The key difference in token economics: Claude sends only new content (44–2,800 tokens per step at full rate after warm-up), while DeepSeek's cacheMissTokens are small too (40–2,200 per step) — both models bill surprisingly little at full rate per call once the cache is warm.
The large spike in Claude T1 steps 21–22 (~30k) is caused by a large ARIA tree snapshot from the registration form being absorbed into cache in that turn.
Token Breakdown Summary

| Claude T1 | DS4 T1 | Claude T2 | DS4 T2 | Claude T3 | DS4 T3 | |
|---|---|---|---|---|---|---|
| Full-rate billed | 138,105 | 28,333 | 80,750 | 31,253 | 58,676 | 20,362 |
| Cache hit (discounted) | 425,494 | 595,584 | 678,932 | 487,552 | 510,033 | 398,848 |
| Output | 4,840 | 7,301 | 7,720 | 5,408 | 5,867 | 4,466 |
Claude's full-rate figure =
inputTokens+cacheCreationTokens
DS4's full-rate figure =cacheMissTokens
Claude's cache hit figure =cacheReadTokens
DS4's cache hit figure =cachedTokens
Output Tokens


DeepSeek is consistently more verbose despite the same "1–2 sentence max" system prompt instruction:
| Claude T1 | DS4 T1 | Claude T2 | DS4 T2 | Claude T3 | DS4 T3 | Overall avg | |
|---|---|---|---|---|---|---|---|
| Avg output/call | 124 | 166 (+34%) | 125 | 139 (+11%) | 117 | 128 (+9%) | C: 122 · DS: 144 |
| Total output | 4,840 | 7,301 | 7,720 | 5,408 | 5,867 | 4,466 | C: 18,427 · DS: 17,175 |
Errors and Issues

Key Takeaways
Both models have effective caching — DeepSeek's hit rate is higher.
DeepSeek achieves 94–95% cache hit rates from the second call onward (system prompt + tools cached immediately).

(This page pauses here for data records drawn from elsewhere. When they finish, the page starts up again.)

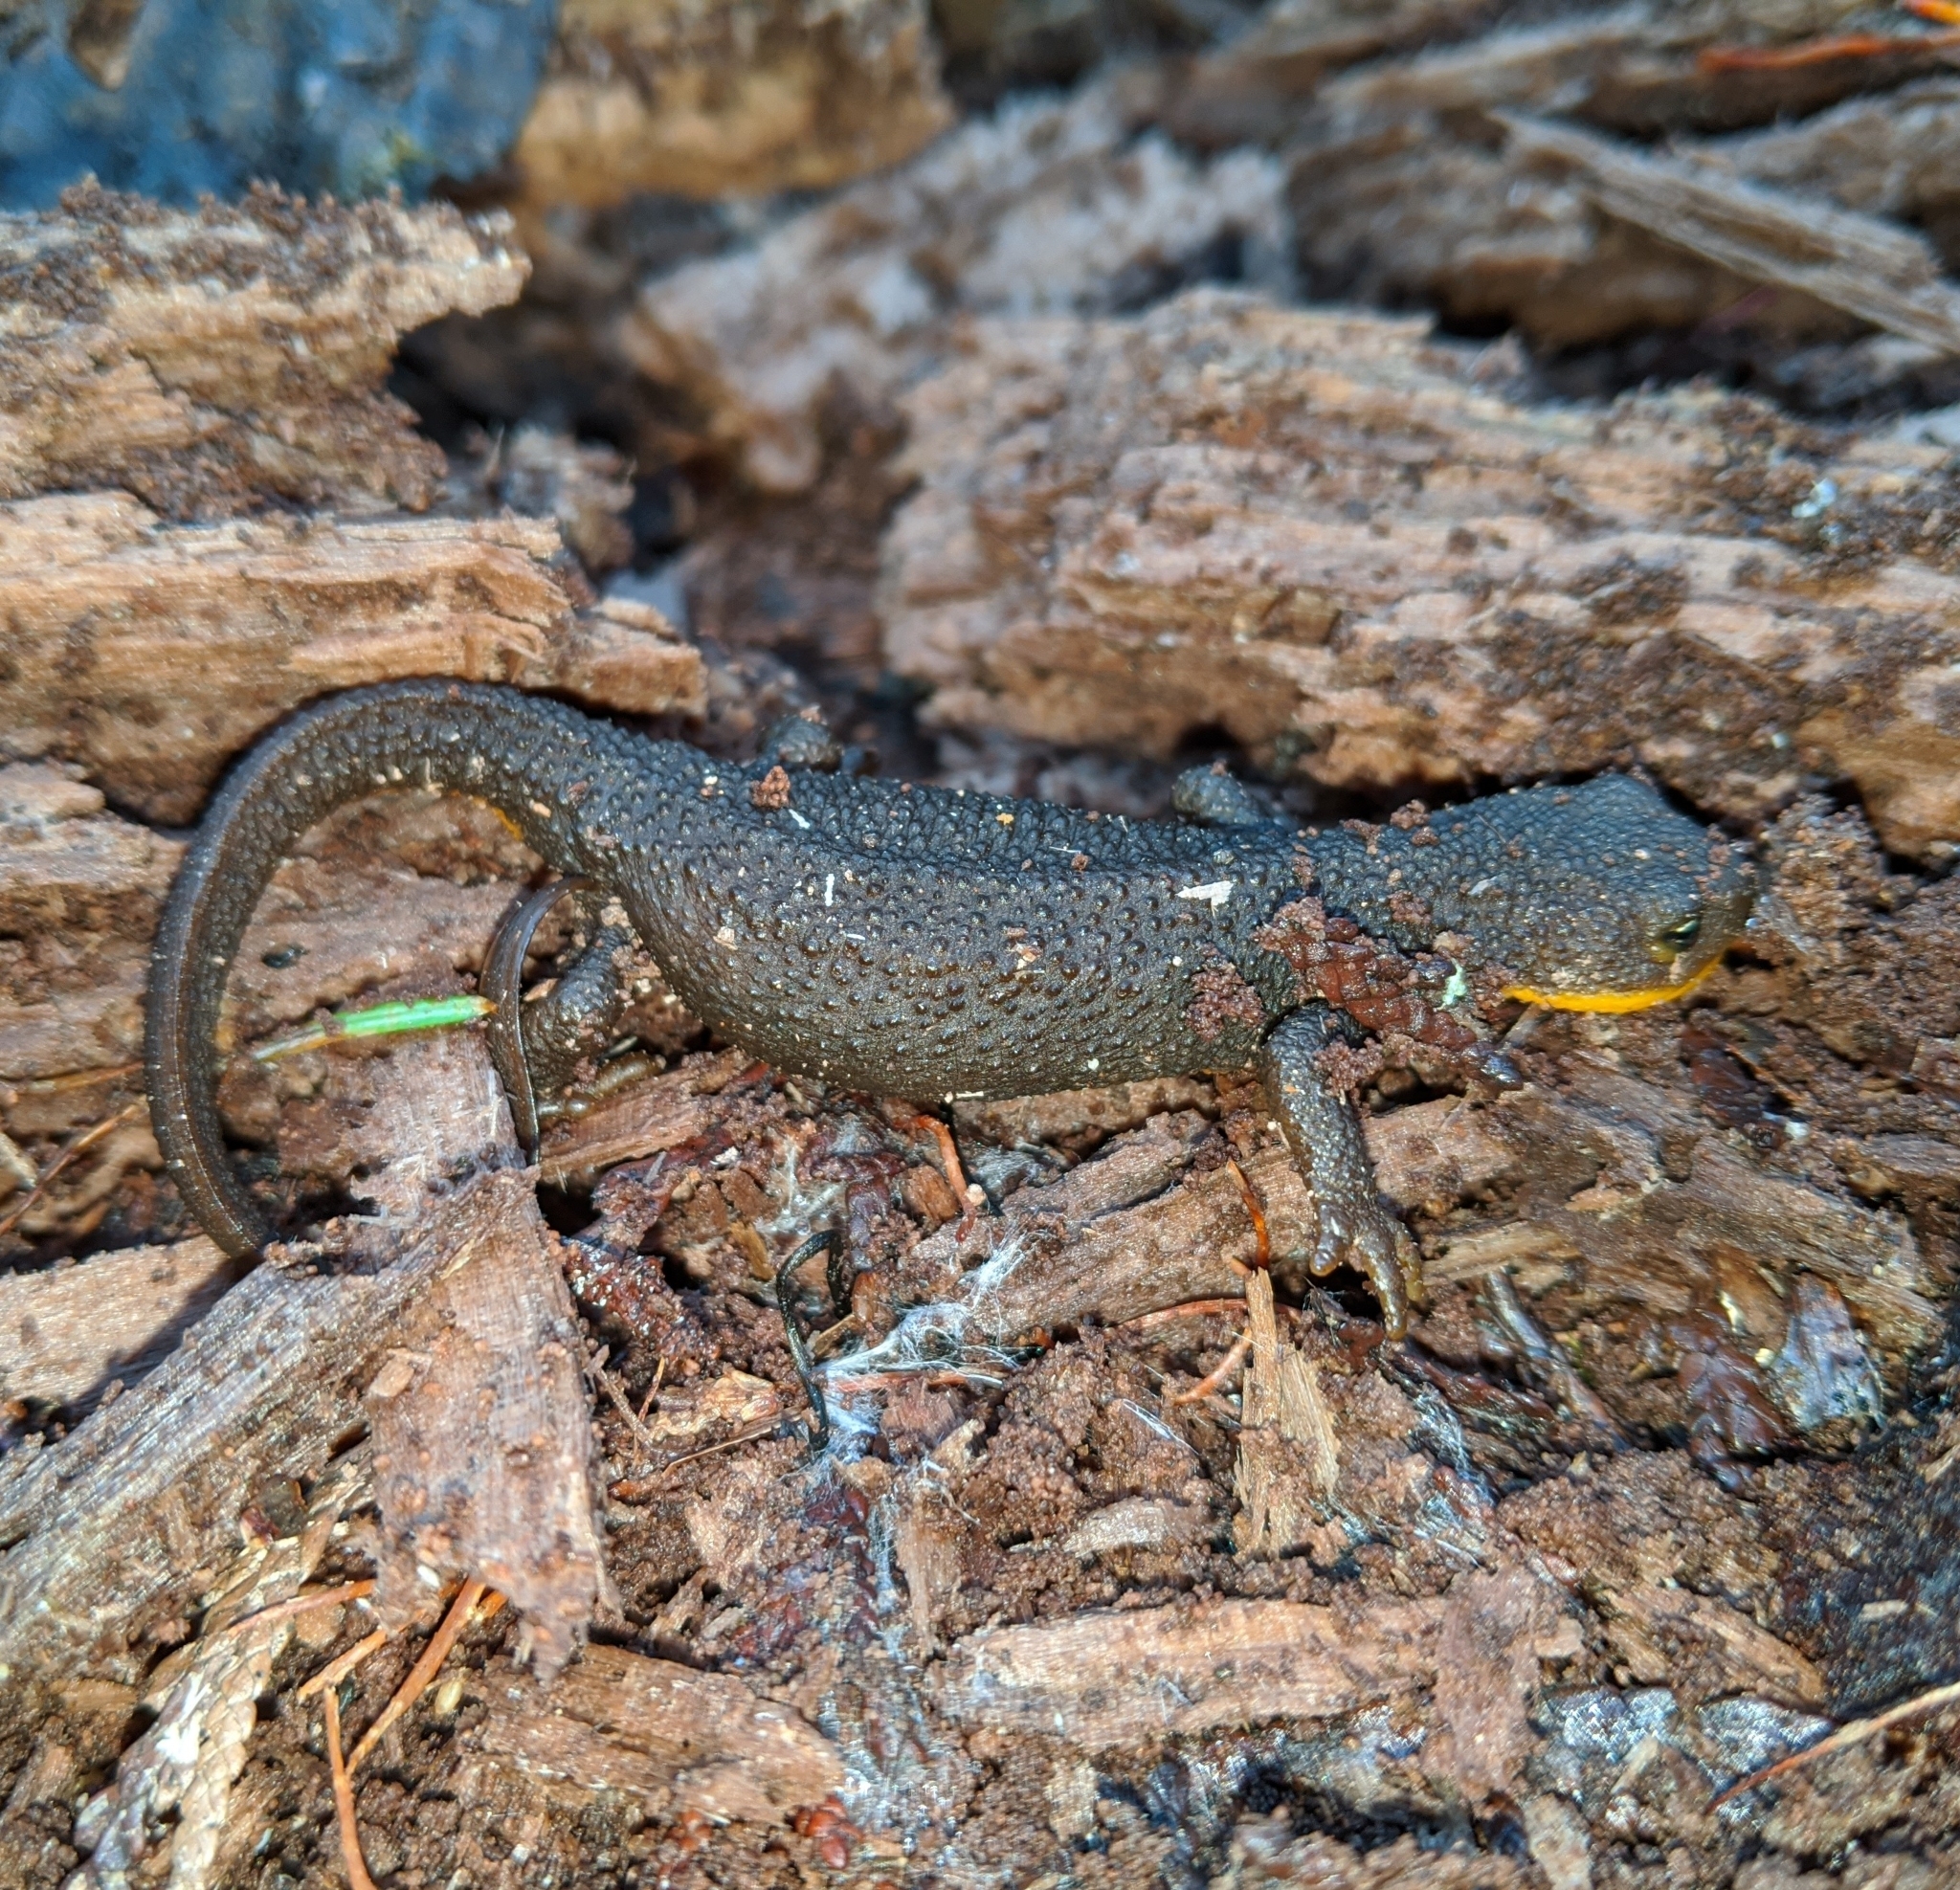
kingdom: Animalia
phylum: Chordata
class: Amphibia
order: Caudata
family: Salamandridae
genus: Taricha
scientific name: Taricha granulosa
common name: Roughskin newt
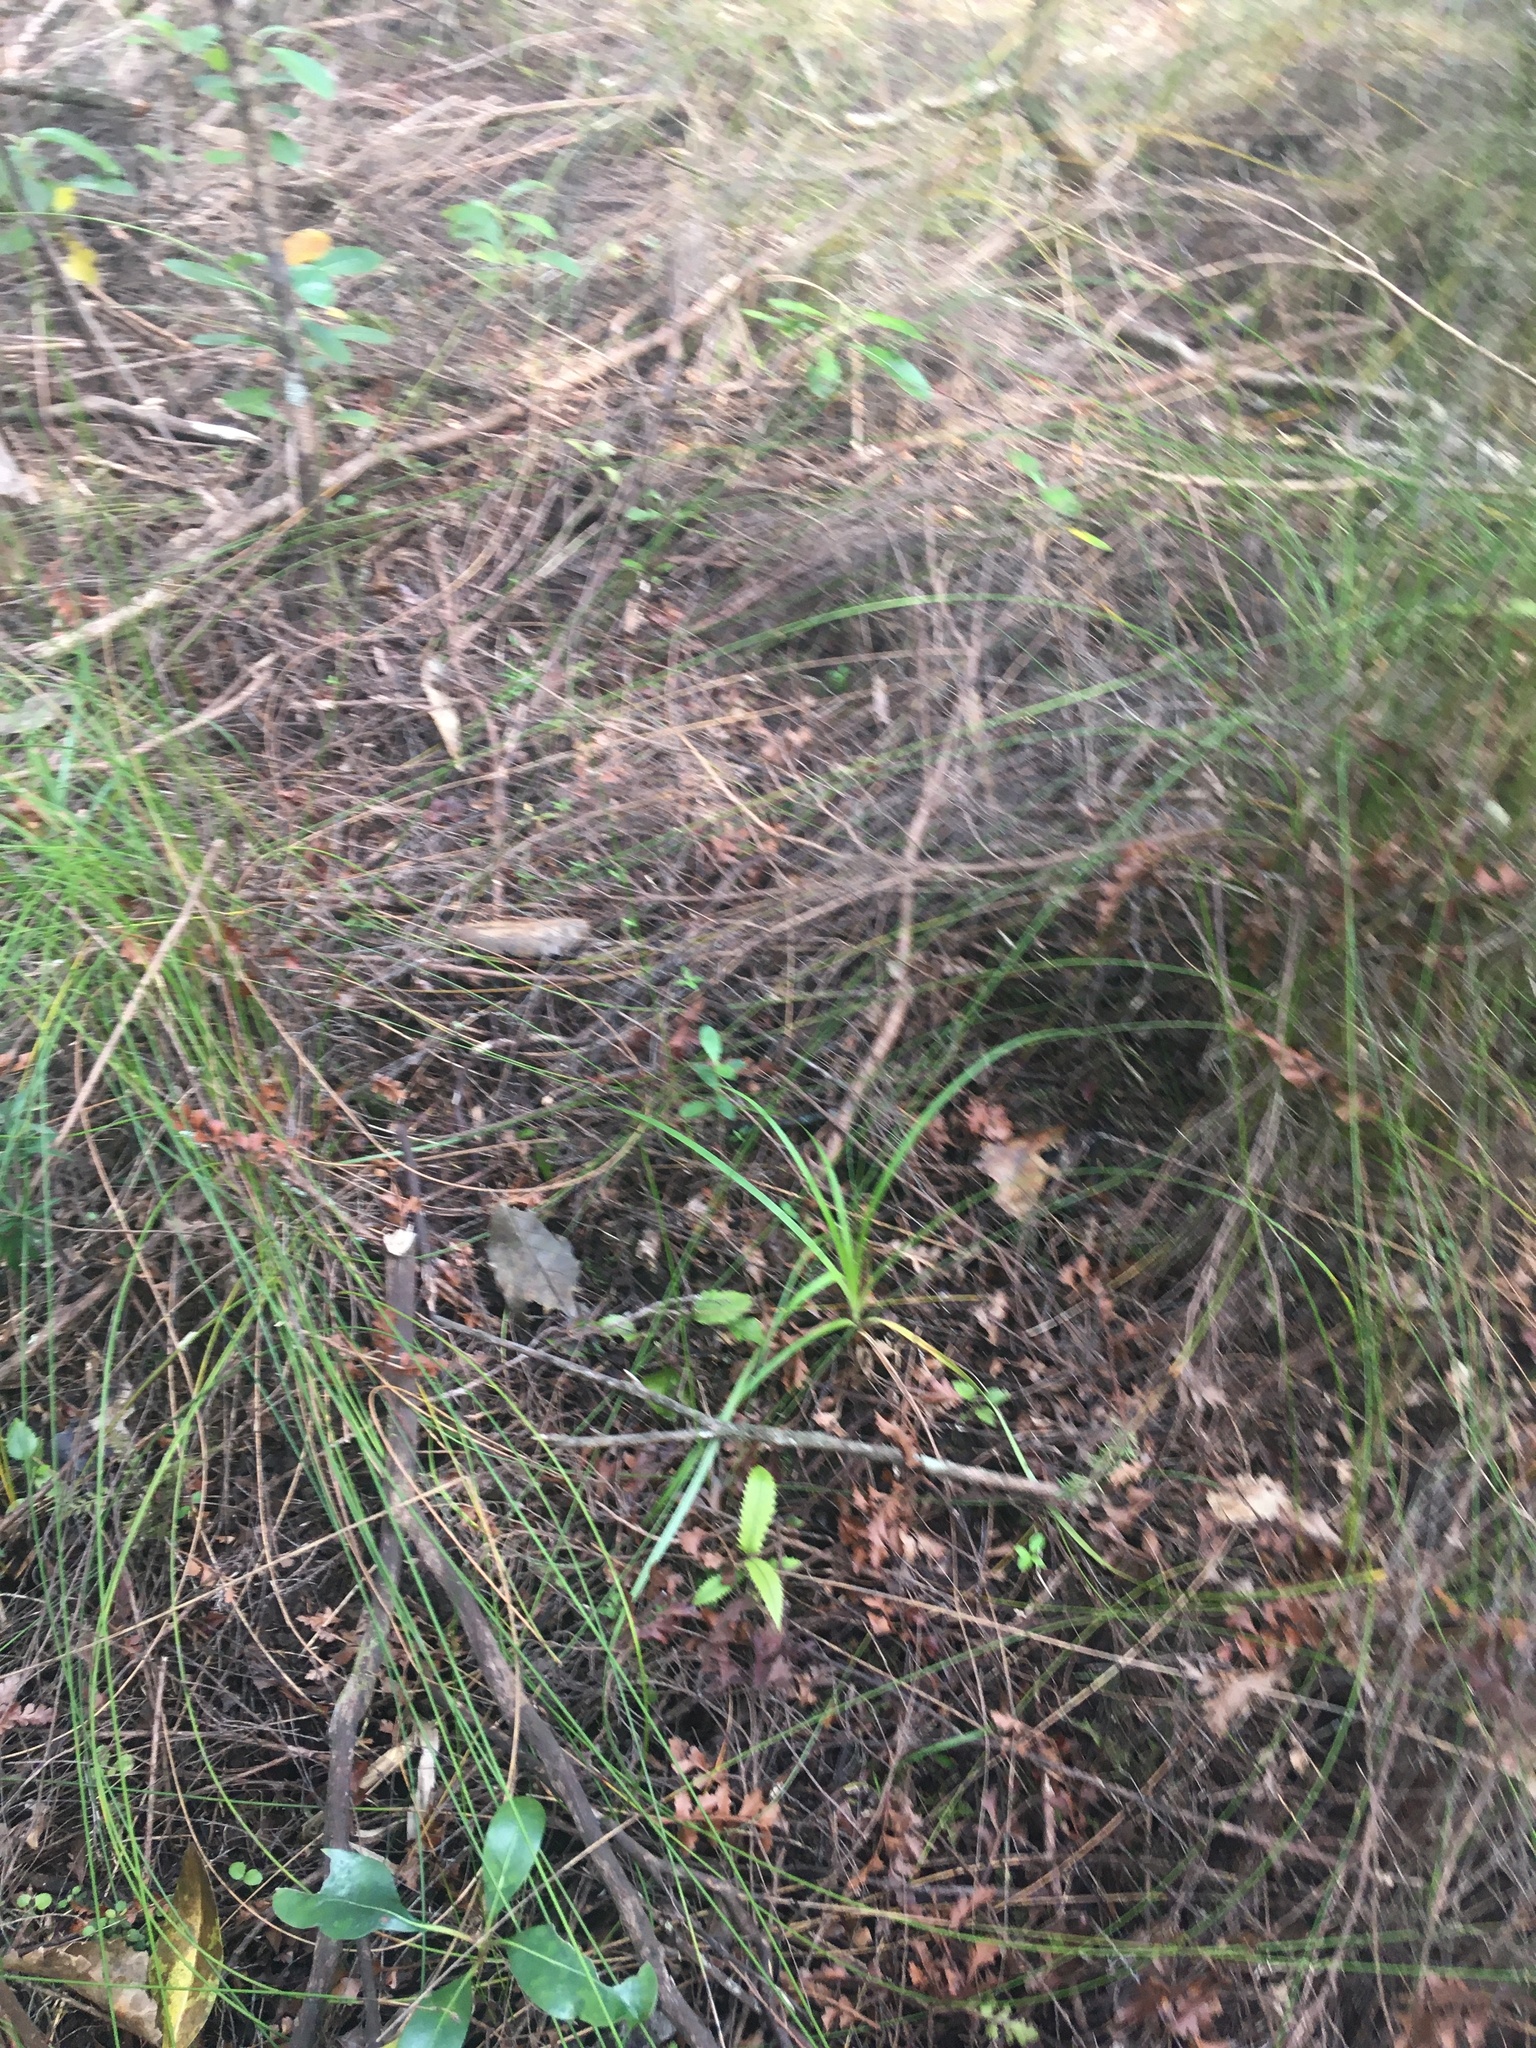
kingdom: Plantae
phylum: Tracheophyta
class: Magnoliopsida
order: Proteales
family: Proteaceae
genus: Knightia
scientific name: Knightia excelsa
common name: New zealand-honeysuckle
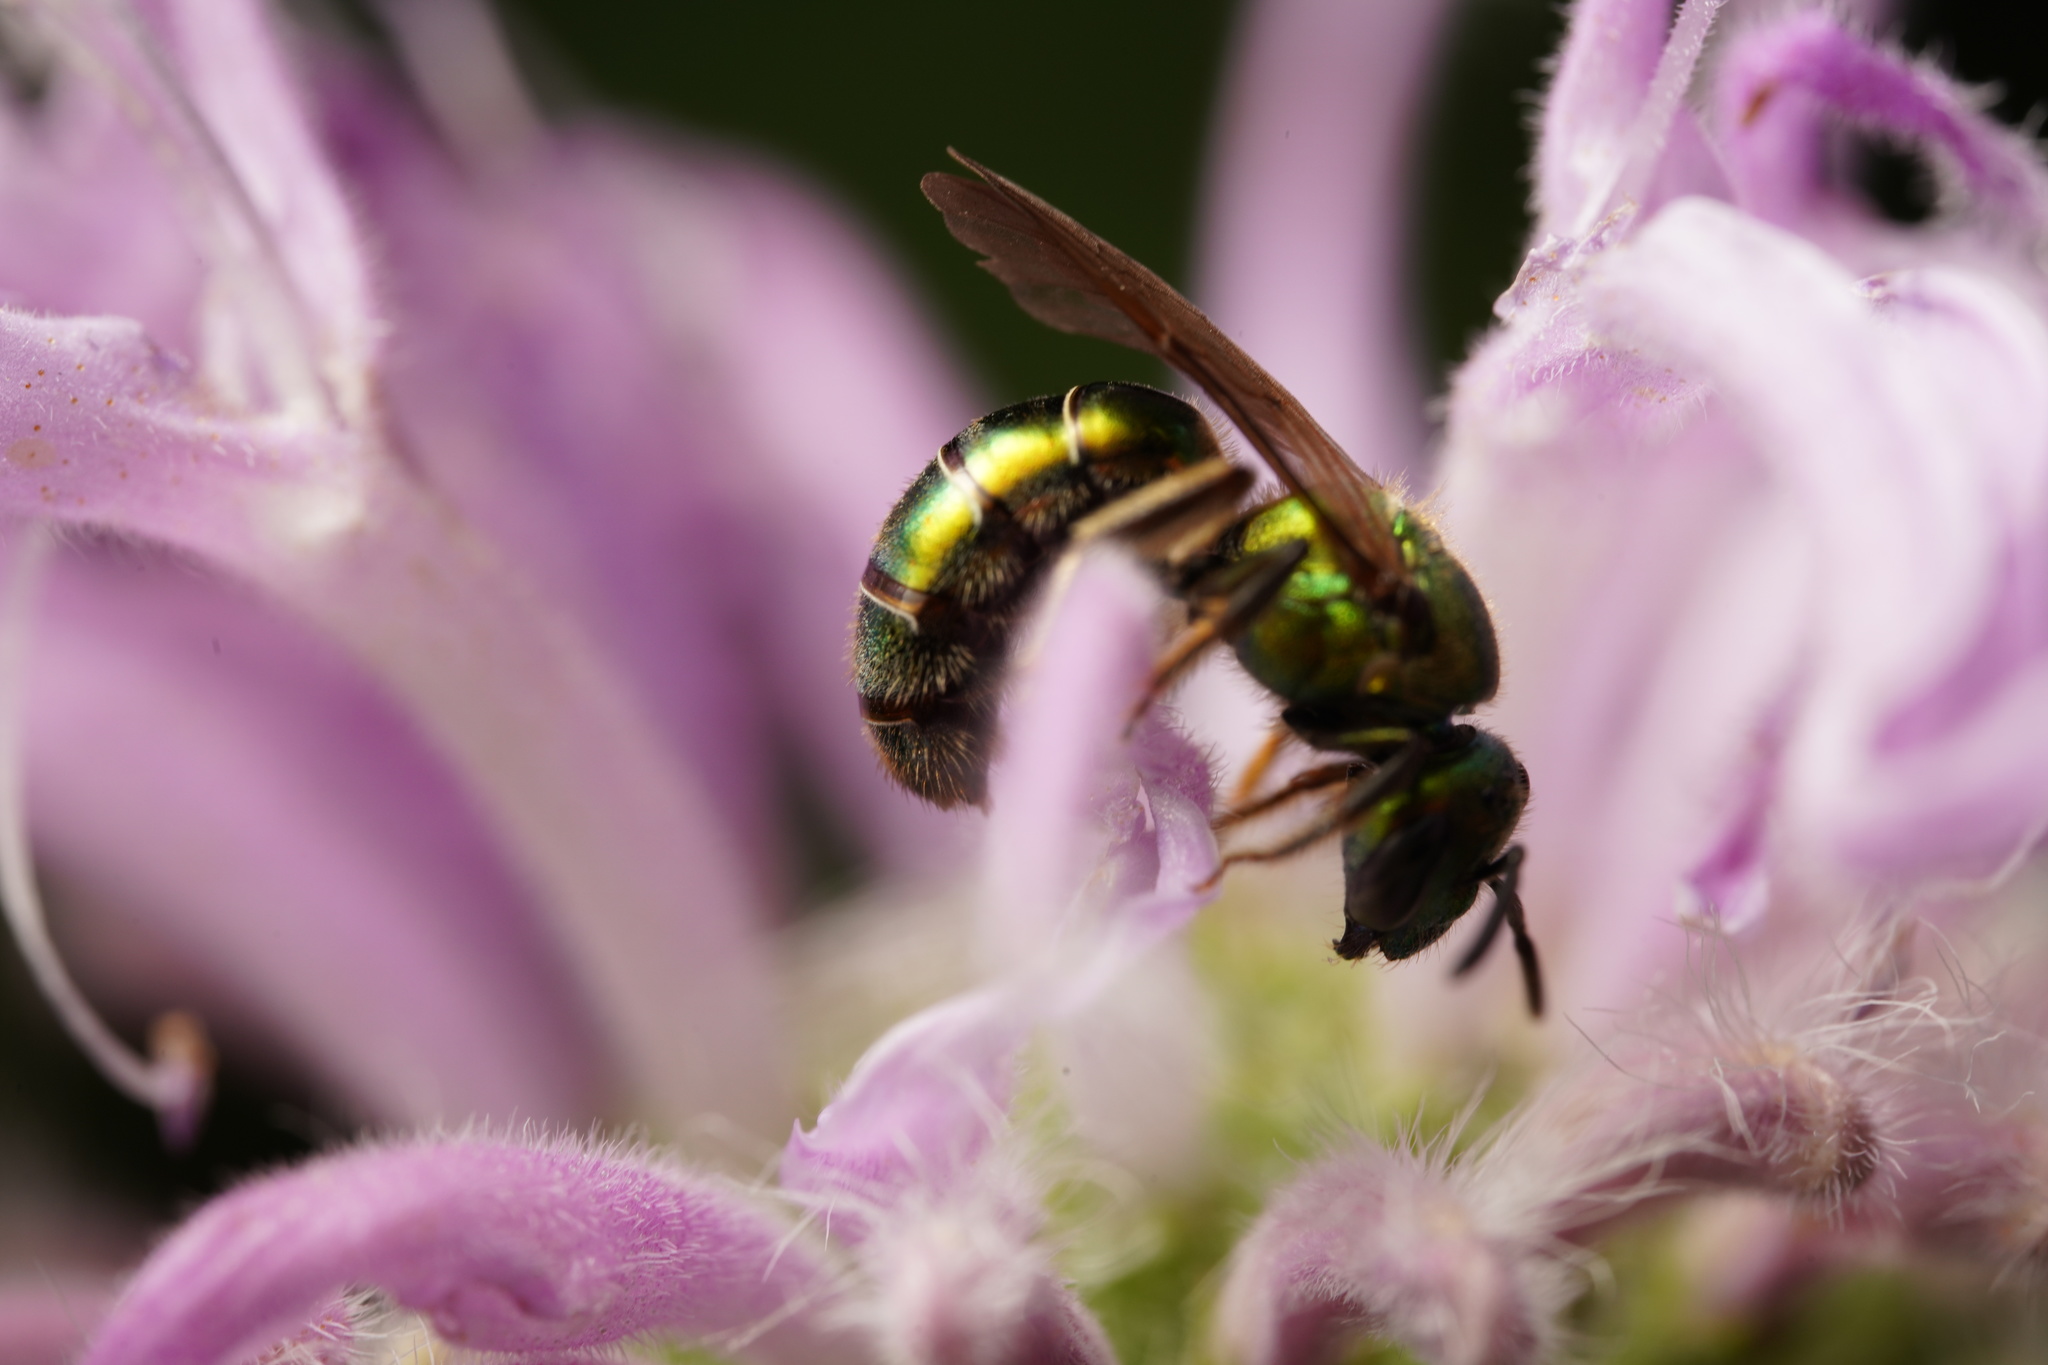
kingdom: Animalia
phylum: Arthropoda
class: Insecta
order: Hymenoptera
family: Halictidae
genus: Augochlora
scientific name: Augochlora pura
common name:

Claude warms up more gradually, reaching 89–90% by Tests 2 and 3.
Full-rate billed tokens are small for both once cache is warm.
After the first call, both models bill surprisingly little at full rate per step — typically 40–2,000 tokens. The cost difference comes primarily from cache creation and model pricing, not from per-step miss volume.
Speed: Claude wins clearly.
34% faster overall (483s vs 733s), driven by lower per-call latency. DeepSeek's latency is higher regardless of token volume.
API calls: DeepSeek more efficient in Tests 2–3.
22% fewer total calls. Less granular verification pattern means fewer round trips but also less step-level auditability.
Output verbosity: Claude is more concise.
122 tokens/call average vs 144 for DeepSeek — 18% fewer. Both use the same system prompt brevity instruction.
Error patterns are complementary and both fixable via prompting.
Claude has a recurring CSS selector error on form submit buttons. DeepSeek has a worsening snapshot lifecycle issue on longer tests.